With the benefit of hindsight, I ask what advice Johann would give to anyone just starting out on building a help center.
“Ask yourself what you want the outcome to be. Do you want to inform or do you want to send your customers through a funnel? Then make it a good customer experience – visible, easy to navigate. To be truly customer-centric, I think it should always give the customer the ability to either read or to contact you directly, if that's what they prefer. But you have to of course consider what it might mean for your inbound volume, presenting your phone number or a chat window all the time. But there are again ways to optimize. For example, Zendesk is building out their Answer Bot tool so when a customer starts typing in the chat box, the bot will suggest three help center articles. There are always little things you can try out to encourage more self-service.”
Step 4. Graduating CS agents into the business
Good people bring good people
A customer service department is only ever as good as the people who work in it and Johann knows exactly what type of person he is looking for – people who think for themselves, see the wider aspect and relentlessly question things.
“We’re a fast-growing startup so at this stage, customer support should be a stepping stone to other parts of the business. I don’t want career customer service people until our growth slows down and we’ve set up all our processes. Right now, I need eager agents who are keen to prove themselves and then move on to another challenge in our company. I think it’s really hard to find career customer service types who’d also fit into our dynamic culture.”
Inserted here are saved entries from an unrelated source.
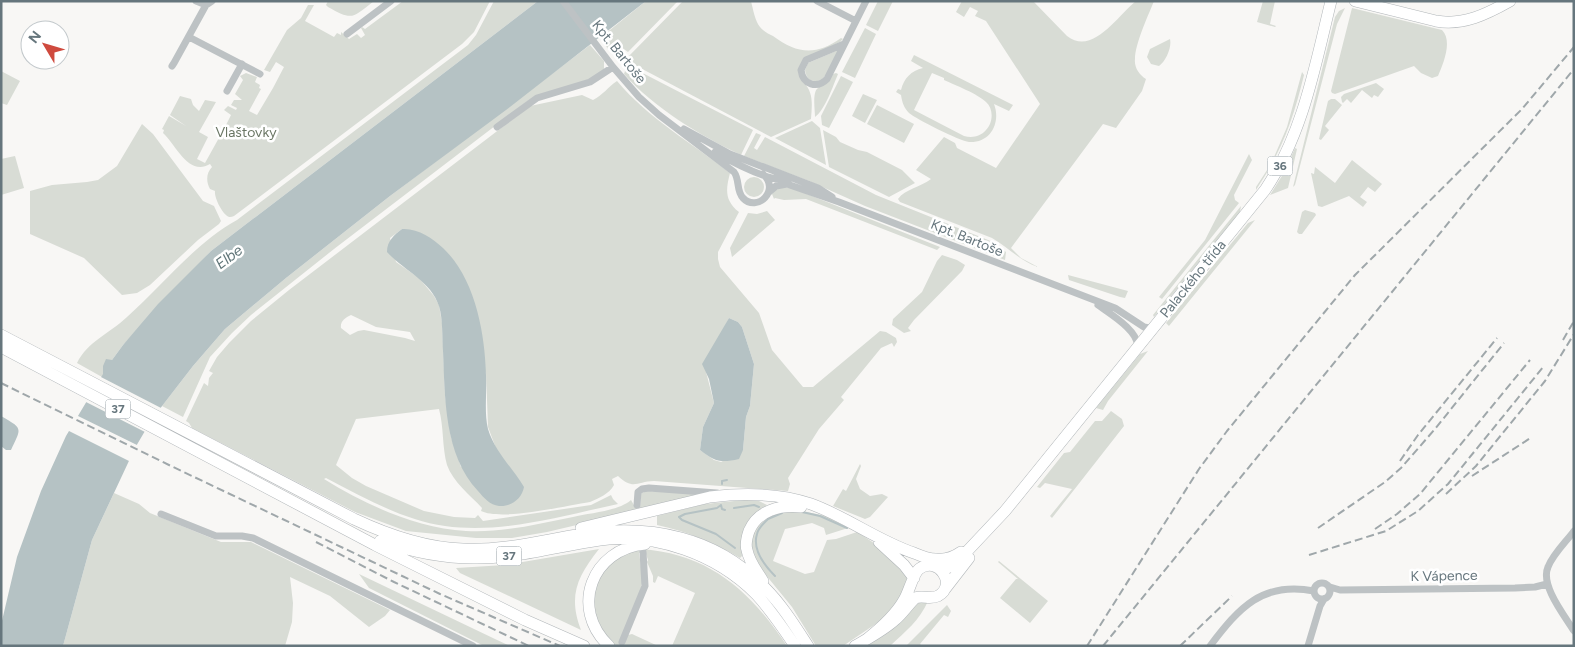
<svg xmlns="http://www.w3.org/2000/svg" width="1575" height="647" viewBox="0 0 1575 647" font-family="Figtree,sans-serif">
  <rect width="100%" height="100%" fill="#f8f7f5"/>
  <path fill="#d8dcd5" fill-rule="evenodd" d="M328,1h46c-22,17 -21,20 -46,6l-2,-2z
    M403,1h87l-16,31 -12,12 -228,172c-3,1 -5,2 -8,-1 -5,-4 -12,-18 -11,-24l-5,-2c-4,-7 -4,-16 2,-22l-2,-3c-21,13 -34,-19 -47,-31l1,-3 -2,-1 7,-13 17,10 -16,-11 10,-19 11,3 2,6 6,6 6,-11 11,2 -17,30 9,5 -11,22 8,4 15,-27 2,1 2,-5 -1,-1 8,-16 -7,-5 4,-4 8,4 1,-2 -6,-3 3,-5h8l-7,-6 8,-14 -3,-4 6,-3 11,4 -2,5 5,3 -1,3 2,1 -12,22 8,4 16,-27 11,-21 -8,-5 -6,10 -6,-2 23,-40 14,-12 7,-13h6l-9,16 29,16 3,-4 4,2v-3l8,7 8,-5 4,4 4,-3 -4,-7 1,-1 3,2z
    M494,1h44l-327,250 -88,94 -11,15 -3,1 -7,16 -25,-14c11,-22 32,-29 50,-46 37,-33 67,-73 110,-97l231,-175 8,-10z
    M646,1h32l-50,51 -11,-8 -9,5 -8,-11z
    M683,1h68c2,8 4,20 9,26 3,4 9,7 13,9 24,18 43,20 68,2l2,1 -3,3 -36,17 -1,23c11,10 9,23 8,37l-40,18 -142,-75 -2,-4z
    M878,1h15l-15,30 -12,-6z
    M962,1h71l34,35c26,20 50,-20 69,-35h18c-6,15 -19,43 -19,58 -1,8 4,16 11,20l-4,12 -26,37 -13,-4 -92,124 10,10 17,9c-18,-6 -30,-20 -46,-29l-92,-36 -2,-3c7,-10 23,-12 33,-20l-15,-9 28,-33 11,6 2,5 39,20 44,-64 -54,-83 -11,-5 3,-5 -8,-4 -6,10 -8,-5z
    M1263,1h12l-5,23 6,2 -1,1 -18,-5z
    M1345,8l-8,16 -42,161 -2,2 42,-170 4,-6z
    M1352,8l90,22c11,11 1,34 -4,46l-6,2 -11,-5 -7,-7 -79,28 -3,-1 -1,-2z
    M865,28l11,6 -21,44 -13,-6z
    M1170,39c2,8 -4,22 -11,27l-8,-2 -4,-7 3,-8z
    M590,45l14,16v8l-13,10 -62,21 -195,149 -83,66 -19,18 -22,24 -27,60 -21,-11 31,-40 32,-37 61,-51 104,-82z
    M836,51h2c-5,10 -11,32 -24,30 -6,-1 -8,-5 -9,-11l3,-7z
    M914,55l99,50 -4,6 -15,-7c7,18 -3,39 -25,38 -9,-1 -53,-23 -60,-29 -5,-5 -7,-11 -8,-18l-5,-3 2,-3 3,1c3,-12 10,-19 22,-22l-12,-7zM932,73l12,5v2c11,5 34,14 42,22 8,7 7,21 0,28 -6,7 -14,8 -22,6l-50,-26z
    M627,65l126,65 -12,25c-40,-19 -87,-47 -117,-81z
    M1,71l19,10 -13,24 -6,-2z
    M1302,72l2,3c-11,45 -22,76 -48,115v-3l15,-23 16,-37z
    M836,73l2,1c-5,12 -13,36 -23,43 0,-7 -3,-25 3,-29 8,-6 10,-5 15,-14z
    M841,76l12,6 -24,46 -7,-3 -1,-9z
    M617,81c32,38 75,62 113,92 -4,16 -6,27 9,39l-21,40v7l2,8 39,46 13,37 31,37h10l67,-56 6,1 10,6 1,4 -3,5 -2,-4 -11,5 -40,49 3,3 -25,29 -31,49 2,6 -2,7 -134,-10c-17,0 -20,10 -36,-5l-6,3 2,6c-5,9 -15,13 -24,17 -26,4 -88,19 -109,9l1,-3c-12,-13 -29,-26 -35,-43 -5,-18 -3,-37 -8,-56l-83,10 -20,46 16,13 14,8 58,25 30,6 21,1 3,-3 5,6 108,-16 20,-10 2,4 5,5c-56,12 -116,30 -173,22 -43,-6 -82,-29 -119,-48l-2,1c42,26 92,49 142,52 36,2 72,-7 107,-14 16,-4 46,-6 58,-17l4,7h5l1,-8h-2l2,-5 4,-3 53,2 2,3 -153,36 -35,6h-36l-70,-7 -51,-19 -163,-84 -3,-5 -3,-2 18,-38 4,3 1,-8 4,-5 -4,-2 8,-14 12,-14 22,-22 38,-31 241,-184 52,-11 11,5c10,-5 15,-13 24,-19zM402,229l84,144 2,54 9,24 7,10 -43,6 -10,-30 -6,-42 -3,-72 -3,-18 -5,-9 -15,-18 -23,-16 -6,-24zM351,315l25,12 34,5 5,9 -10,-3 -41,-8 -6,1 -8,4 -9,-7c-1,-7 4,-10 10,-13zM729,318l9,4 4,5 12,37 -4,42 -4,11 -3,33 -22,12 -7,-2 -14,-10 3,-23 11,-24 -9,-35z
    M1376,83l8,6 -6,8 -4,-2 -2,3 -10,-8 -11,13 -4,-4 -4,4 -1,-1 -1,-5 3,-3z
    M863,94l14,6 -12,23 -13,-7z
    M1331,99h4l7,6 -17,21 4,4 -8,10 -2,-1 9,-38z
    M877,105l37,19 -10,19 -37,-19z
    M812,121l8,7 6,37 -51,-27z
    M142,124l11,10 50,67 11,5 7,15 -2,3 -21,16 -48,45 -13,8 -15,2 -38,-37 -54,-24v-43l22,-6 35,-3 11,-2 19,-14z
    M823,130l13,7 4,5 18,8 9,2 35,18 13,13 -26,14 -60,-30z
    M756,133l5,2 -7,13 3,2 8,-13 111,58 117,47 13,10 -1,8 -140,-54 -56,-25 -65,-25z
    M1295,148l2,1 -9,39 -18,7 15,-24z
    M1249,154l3,6 -18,35 1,5 4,3 -77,96 -3,-2 46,-57z
    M15,156l9,32 -23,7v-36z
    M1352,160l30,24 -7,8 -7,-5 -8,10 7,5 -4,5 -14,-11 -27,11 -4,-1 -7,-33 3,1 1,-7 20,16z
    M744 187a10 10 0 1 1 20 0a10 10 0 1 1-20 0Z
    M783,187l9,1 148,59 -3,3 -131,-51 -22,1 -9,-2 -1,1 -2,-5 3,-4z
    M1241,206l-1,6 -86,105 -1,-2z
    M1305,210l10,3 1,2 -14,19h-3l-2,-2 5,-20z
    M767,211l8,9 -43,37 -2,-9 18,-35 9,1z
    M1255,220l-86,106 -3,-3 82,-100z
    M942,255l15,5 8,5 -3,6 -48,49 -6,8 3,3 -7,2 -12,-8 1,-6 29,-27 15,-31z
    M1068,275l60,16 -3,7 -5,-1 -51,-17z
    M1148,351l-40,50 -5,9 -7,-2 44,-54z
    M1111,411l11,8 2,7 -72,92 -2,-2 22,-27 -27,-6 -5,5 -3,-1 27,-34 6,-1 25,-31h7z
    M860,464l1,2 -5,13 4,10 10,7 12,-2 6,3 -18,20 -5,2 -32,-13 10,-17 3,2z
    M114,493l25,11 11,9 71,29h30l139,68 -5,6 -16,11 -39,-31 -40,-19 3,26 -1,19 -7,24h-222l29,-106z
    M744,500l15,1 8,4c-18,13 -25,29 -25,51l-2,2c-27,-16 -52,-26 -83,-33v-9l48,-12z
    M797,510l29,6 22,12 -22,7 -2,-7 -12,-5 -27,6 -12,32 32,13 9,-2 13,-32 9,-1 21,-7 23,15 29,27 -1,12 -22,31 -43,29h-27l-24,-39 -36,-44 -6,-21 5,-15 15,-13z
    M599,549c-22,28 -31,47 -18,81l-121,-57 -4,-5 49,-3z
    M641,549c69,5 109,42 146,97h-115l23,-53 -37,-17 -3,7 -2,-1v-6l-6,-14 1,-2 -3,-9 -6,2 4,27 -15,55 4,-1 26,12h-44l-7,-6 -15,-32 4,-26 4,-8 20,-19z
    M999,561l49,40 -18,22 -30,-25 16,-19h2l-20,-17z
    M359,574l136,65 15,7h-26l-115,-58z
    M916,601h12c-8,19 -23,31 -38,45h-24z
    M947,605l4,6 -3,6 -4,-2 -24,29 2,2h-16z"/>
  <path fill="#b5c2c4" d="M538,1h108l-140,109 -116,86 -104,82 -61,51 -32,37 -41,53 -17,29 -43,92 -29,106h-62v-21l16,-68 24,-66 25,-55 37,-62v-8l3,-7 6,1 11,-15 35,-41 53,-53z
    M402,229c16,-1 30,9 41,19 32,30 42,85 43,127 1,17 -2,37 2,54 7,23 24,38 36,58 -2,11 -12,20 -25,19 -9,-1 -15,-8 -21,-15 -34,-36 -33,-93 -35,-140 -1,-15 0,-31 -4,-45 -8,-25 -36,-36 -52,-54 0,-11 7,-17 15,-23z
    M729,318l9,4 4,5 12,37 -4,42 -4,11 -3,33 -4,9c-18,4 -24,3 -39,-9l3,-23 11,-24 -5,-24 -7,-15z
    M1,416c23,13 20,12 10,34h-5l-5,-4z"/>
  <path fill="#f8f7f5" d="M99,376l64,33 -16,24 -63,-32z
    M76,415l63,31 -8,16 -64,-32z"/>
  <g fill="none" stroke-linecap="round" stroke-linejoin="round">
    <path stroke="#b5c2c4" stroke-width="2" d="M722,484v-3l5,-1
      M734,508l20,-3 5,2
      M725,510l-3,-1 -1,-4 -4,3 -32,6 -6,3 3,3 34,14 19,14
      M802,512l18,4 27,12
      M768,519l14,-6
      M768,519c-4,4 -10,9 -11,15 -5,16 8,32 18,42"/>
    <defs>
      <path id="primary" d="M1355,1l81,20c27,5 51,-7 74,-20
        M1,335l353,184c34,16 71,29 109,30 41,2 80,-9 120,-15 68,-10 133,3 182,54 17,17 30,38 43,58
        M1,347l374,198 150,75 59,26
        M581,528l129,-31c33,-4 69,-4 101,7 36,13 67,37 103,49 7,3 15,6 22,6 9,1 18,-2 25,-7
        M380,541c30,10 61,17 93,17 43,1 85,-12 127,-18 57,-7 116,14 156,54 15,16 27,34 39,52
        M879,542l25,23 10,13
        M937,567l10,1 11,-7 47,-50 260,-321c38,-56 50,-124 66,-189
        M763,581c-6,-10 -14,-19 -16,-31 -2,-6 0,-13 2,-19 9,-21 31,-26 52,-24
        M945,589l24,-31
        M609,646c-40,-38 -17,-97 36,-102
        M855,646c14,-8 29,-16 41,-27 7,-6 12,-14 19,-21 8,-3 15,2 23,-2 20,-11 0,-41 -19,-27 -6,5 -10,23 -15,31 -9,16 -23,28 -37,39"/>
    </defs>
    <use href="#primary" stroke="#b1b6b9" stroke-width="12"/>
    <path stroke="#bdc2c4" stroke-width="7" d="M196,1l10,4 6,-4
      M563,1l50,66 26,30 20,18 75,57c6,8 2,19 9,26 14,15 38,-8 20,-24
      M817,1l39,20
      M347,34l44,-33
      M189,37l71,37
      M844,44l-38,16 -5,10c2,15 16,19 26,9l39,-78
      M172,66l2,-3 32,-58
      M227,91l15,-27
      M497,127l40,-29 53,-16 23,-15
      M684,129l46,25 88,34 14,9
      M715,152c17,10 35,19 53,25 6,3 14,1 20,3
      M769,192l7,-6 11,-2 52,18 276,106 29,19 5,1 5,-3
      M1098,305c11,8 43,27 39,43
      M637,505l1,-13 4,-3 7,-1 68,5
      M161,514l55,22h26l11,2 220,108
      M1574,531c-8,11 -21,23 -26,36 -8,18 16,48 26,64
      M1314 591a8 8 0 1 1 16 0a8 8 0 1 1-16 0Z
      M1330,587l10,3 175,-2 20,-1 12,-3
      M622,642l23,-56 -2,-34
      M1210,646c29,-38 52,-65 104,-55
      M1308,646l12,-40 4,-7"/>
    <use href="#primary" stroke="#fff" stroke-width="11"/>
    <path stroke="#9fa7aa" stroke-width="2" stroke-dasharray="8 4" stroke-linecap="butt" d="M1563,340l11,-19
      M1,383l170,83 269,128 120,52
      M1400,461l18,-26 79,-97
      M1472,476l60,-39
      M1446,494l30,-28 69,-85 29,-47
      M1318,528l67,-46 16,-14 34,-39 69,-86
      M1375,529l22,-15 23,-20 110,-134
      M316,542l78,40 135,64
      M1309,555l77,-24 32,-20 30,-27 96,-118
      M1087,646l112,-177 28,-38 128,-156 167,-166 52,-62
      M1103,646l471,-577
      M1180,646l52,-50"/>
  </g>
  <g text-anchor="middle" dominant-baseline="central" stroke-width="5" stroke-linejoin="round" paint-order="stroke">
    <g fill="#fff" stroke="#949fa4" stroke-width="1">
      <rect x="1267.5" y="156.5" width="25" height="19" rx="4"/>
      <rect x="105.5" y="399.5" width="25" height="19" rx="4"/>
      <rect x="496.5" y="546.5" width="25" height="19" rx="4"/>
    </g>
    <g font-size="12" font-weight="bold" fill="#66767d">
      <text x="1280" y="166">36</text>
      <text x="118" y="409">37</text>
      <text x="509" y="556">37</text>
    </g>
    <g font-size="14" fill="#66767d" stroke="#fff">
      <text transform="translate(619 52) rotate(51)">Kpt. Bartoše</text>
      <text transform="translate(967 238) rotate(22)">Kpt. Bartoše</text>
      <text transform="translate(1193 279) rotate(-51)">Palackého třída</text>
      <text transform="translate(1444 576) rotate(-1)">K Vápence</text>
    </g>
    <g font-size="14" fill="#6a7664" stroke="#fff">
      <text x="246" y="132">Vlaštovky</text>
    </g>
    <g font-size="15" font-style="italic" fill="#607578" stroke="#fff">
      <text transform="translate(229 257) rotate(-37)">Elbe</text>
    </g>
  </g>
  <rect width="1575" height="647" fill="none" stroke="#66767d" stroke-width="5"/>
  <g transform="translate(45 45) rotate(308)"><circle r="24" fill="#ffffff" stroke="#c2c8cb"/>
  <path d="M0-4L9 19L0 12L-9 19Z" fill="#cf4a3e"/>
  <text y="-8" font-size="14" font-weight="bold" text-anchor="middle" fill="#66767d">N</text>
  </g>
</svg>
Johann (front center) with his customer support team.
Having grown from a team of eight to 35, Johann has had to do his fair share of hiring while still trying to maintain the same standard of work. He feels lucky to have a strong foundation of hard-working, reliable, driven, self-starting people. That along with a good culture has encouraged existing team members to refer their like-minded friends, who then already know that onboarding is only a week long and not very thorough so they need to learn fast and hit the ground running. It’s a learning-by-doing culture and the whole team pulls together to get the new person up-to-speed.
Training to leave
Johann’s department doesn’t have an official progression plan in place yet but new hires know there are opportunities because they know they’re replacing a top achiever who got poached to another part of the business, and this motivates them to do well.
Existing agents can jump on opportunities to get trained up as an expert in a subject-field, which gives them a valuable glimpse into what’s happening in other parts of Zip Co. Most of these subject experts eventually transfer into the respective department. One would think that Johann finds this a little frustrating since the knowledge base in his team is in constant flux, but he sees it differently:
“Since January this year, I’ve lost somebody almost every two weeks because they’ve been with me for almost a year, done exceptional work and basically caught the eye of another department. In the last five months, I've almost completely changed out my team, but that's the nature of it. It’s a spinning wheel. And ultimately, it’s amazing for the company because my people have the most product knowledge of anyone at Zip Co, and they’re taking that knowledge into those different departments. When someone goes through customer service, they understand what's working but, more importantly, what’s not working. To then take that deeply customer-centric person and introduce them to other parts of the business is invaluable because you suddenly have an entire company full of people who are completely in tune with the customer pain points and they are making decisions that benefit the customer.”